I shake my head because the whole situation is so ridiculous; I know he must be joking. It looks like a Halloween party is in full swing on the dance floor. One of the Elvii is doing some break-dance moves in the middle of a circle. A sexy Elsa from
Frozen
dances on top of a chair that has been dragged onto the dance floor. Mai is piggyback on Jason's shoulders—how did she manage in that tiny dress?—and he bounces her around the dance floor to the music. Her arms are wrapped around his neck and she looks at him like the sun rises and sets behind his black-framed glasses.

Then I look up at Nick, and for the second time in the past ten minutes, he's smiling at me. That open Nick smile from all his pictures, so uninhibited and full of joy. This one has a hint of mischief, though. I can tell the loud music and the randomness of this whole encounter have put the reality of our current situation out of his mind. It's like we walked through MGM Grand and into this parallel universe full of sexy Disney characters and free cake and Nick and Hannah as best friends, just like always, with absolutely no real-world complications.

Like we walked out of reality and into our computer-text-online-phone world, where it's just the two of us and anything can happen.

He looks happy to live in that parallel universe for a little bit—and honestly, I am, too. This is what I've been wanting all night. More than telling him the truth, I've wanted to be alone with Nick and have a chance to be normal with him.

And it's not like they're playing slow songs here or anything. This is fast dancing, not cuddling set to music. Nothing wrong with that.

I smile back.

“You want to dance with me?” I cover my mouth with my hand in mock shock. “Not with Sexy Elsa?”

“Eh. I'm sure she's a nice girl, but she comes off as a little cold.”

“Wow,” I groan. “That was—”

“Ghost, just let it go.” He rests his hand on the small of my back and we walk to the dance floor.

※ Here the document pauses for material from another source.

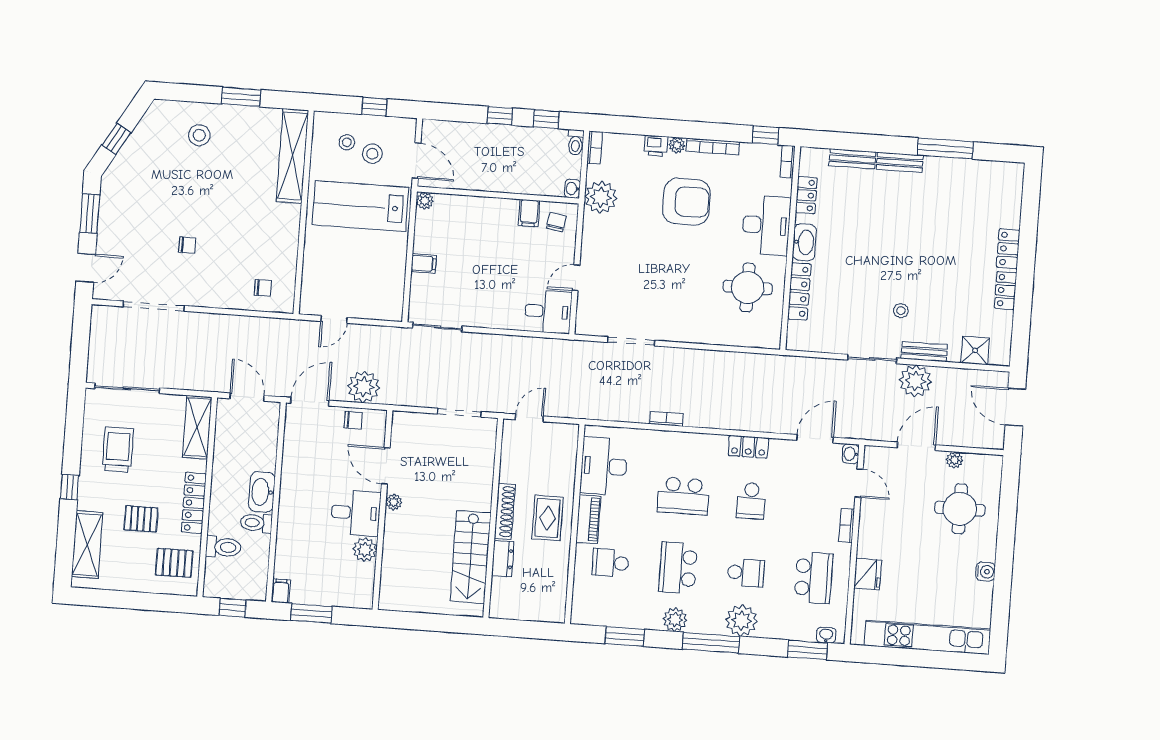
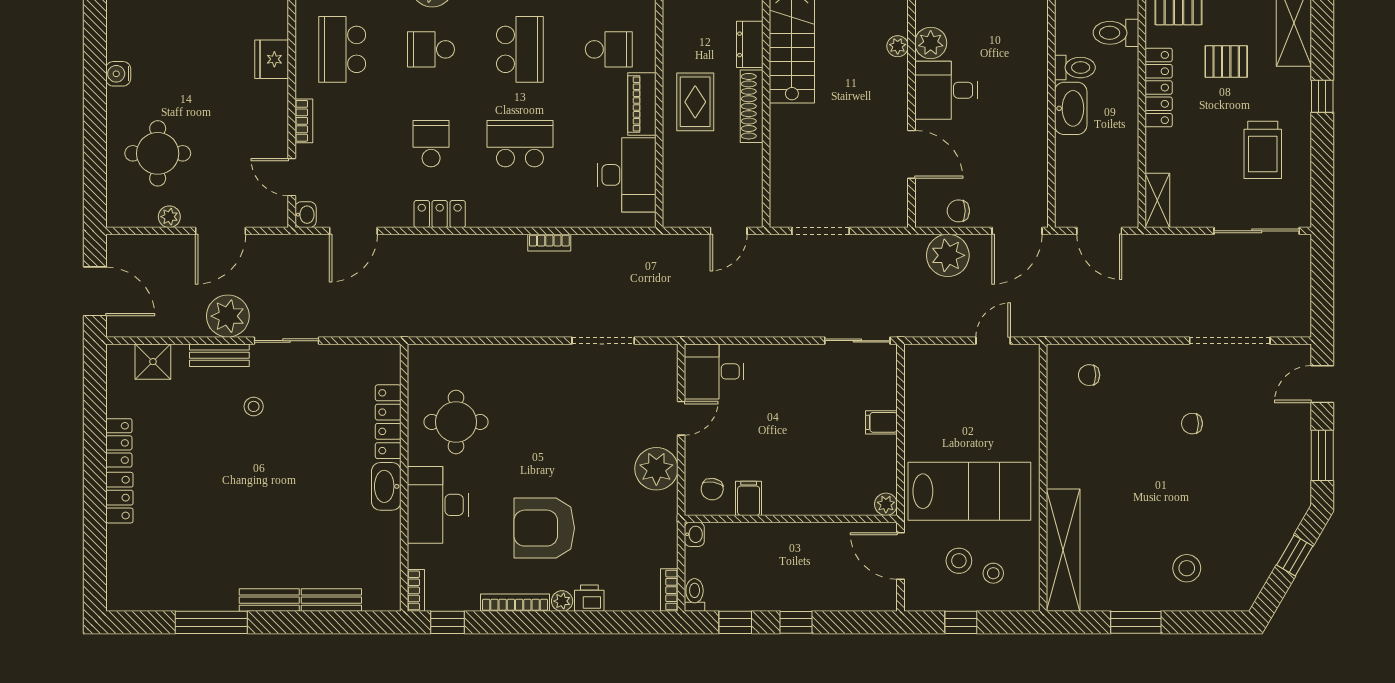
locker: (806, 195) -> (388, 548), removed
plant: (601, 197) -> (656, 469), moved
shelving: (197, 427) -> (1157, 200), width x0.67, depth x0.75
plant: (394, 502) -> (898, 46), moved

The music pulses through the small reception room. The dance floor is crowded with costumed wedding guests, so Nick and I are standing close to each other. So close that I'm aware of every inch of him and how near he is to every inch of me. We aren't touching, but one bump from the guy in the gorilla costume behind me and we could be.

I start to move my hips to the completely wedding-inappropriate hip-hop.

“Now we really get to see who the worst dancer is,” Nick says. “We never quite determined the biggest loser during the great eleventh-grade video dance off.”

“That's because we didn't have an outside judge.”

“Because Alex couldn't be bothered to put down his video game and watch us—”

“He would have voted against you no matter what, anyway.”